El apartamento estaba animado, pero el resto de esa parte de Kiev ( Podil) parecía muerta, cuando suele ser una zona bulliciosa llena de vida y energía)
El piso de mi amigo tenía un balcón orientado al norte. Nos quedamos allí, mirando hacia las ciudades de Bucha, Hostomel e Irpin. Podíamos oír el estruendo de las armas y sabíamos que el ejército ruso estaba intentando tomar esas zonas.
Seis semanas más tarde, cuando las fuerzas rusas se retiraron de esas ciudades y pueblos -presentando esta retirada como un “paso de buena voluntad”- el mundo se enteraría de los atroces crímenes de guerra que esas fuerzas habían cometido allí.
Sin embargo, las autoridades rusas, siguiendo su larga tradición, afirmarían que se trataba de una historia falsa “urdida por los servicios de seguridad occidentales”.
El 28 de febrero, a última hora, crucé el río Dniéster desde Ucrania a Moldavia.
Ya me había dado cuenta de que volver a Moscú sería imposible. Después de informar sobre la guerra que Rusia libraba contra Ucrania, me arriesgaba a pasar muchos años entre rejas.
Moldavia estaba llena de refugiados ucranianos y los residentes locales seguían con ansiedad las noticias del frente.
A muchos les preocupaba que, si las tropas de Putin llegaban a Odesa, su pequeño país sería un blanco fácil para la ocupación rusa. En aquel momento aún no estaba claro si Ucrania sería capaz de resistir la agresión de Moscú.
Tomé un tren de Moldavia a Rumania. También estaba lleno de refugiados. Una niña de cuatro años me preguntó: “Pronto volveremos a casa, ¿verdad?”. No supe qué responder.
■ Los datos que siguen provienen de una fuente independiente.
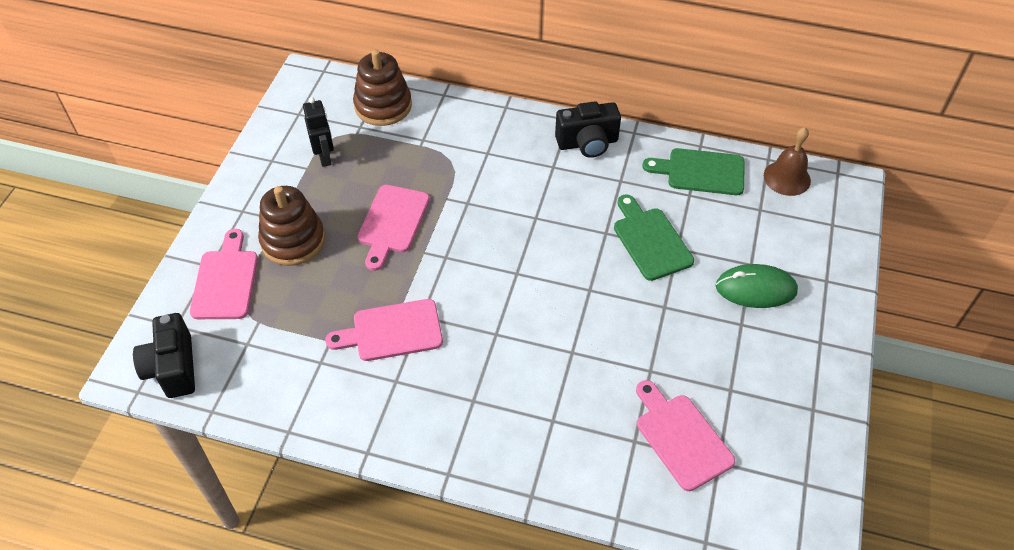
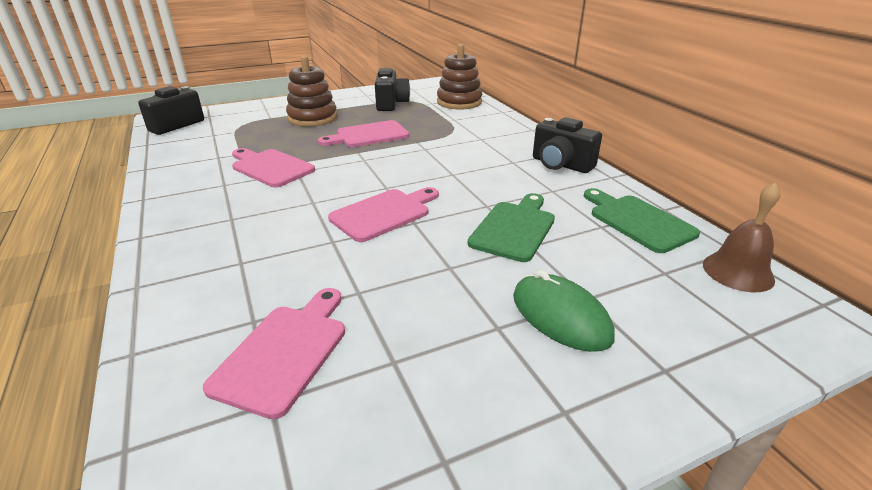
camera: 50 degrees right, 20 degrees down
pink cutting board [190,229,258,319] -> pink cutting board moved to [328,187,439,242]
black robot [303,97,334,167] -> black camera [375,68,410,111]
Cuando el tren se detuvo en una estación, un camarero del vagón restaurante y yo fumamos juntos en el andén.
“Toda esta gente”, dijo pensativo, “intentando huir, trenes llenos hasta los topes de refugiados. ¿A quién creía Putin que intentaba ayudar con esta guerra?”.
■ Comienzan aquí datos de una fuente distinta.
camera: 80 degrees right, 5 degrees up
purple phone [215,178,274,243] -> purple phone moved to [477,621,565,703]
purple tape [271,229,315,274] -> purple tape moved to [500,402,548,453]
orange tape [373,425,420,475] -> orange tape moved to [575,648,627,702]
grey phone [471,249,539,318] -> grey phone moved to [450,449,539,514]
Yo tampoco sabía qué decir a eso, y un año después sigo sin saberlo.
Bucarest, Belgrado, Estambul, Viena, Praga, Riga… Mi emigración fue similar a la ruta que siguieron las personas que abandonaron Rusia tras la revolución bolchevique de 1917.
Hace más de cien años se marchaban los aristócratas y los oficiales de la Guardia Blanca. Ahora eran informáticos, médicos y periodistas.
Desde el comienzo de la invasión, Rusia ha aprobado leyes que prohíben el periodismo independiente en cualquiera de sus formas.
Después de un año de esta guerra, está claro que Vladimir Putin ha fracasado en su principal objetivo: destruir Ucrania.
Sin embargo, lo que sí ha conseguido es destruir Rusia, su clase media, su intelectualidad y sus élites culturales.
Nunca podremos volver a Moscú tal y como era antes de la guerra.
Pero me encantaría volver a la Rusia post-Putin. Y luego hacer un viaje a la Ucrania de la posguerra para ver Donetsk, Mariupol y Crimea, que ya no estén ocupadas por Rusia.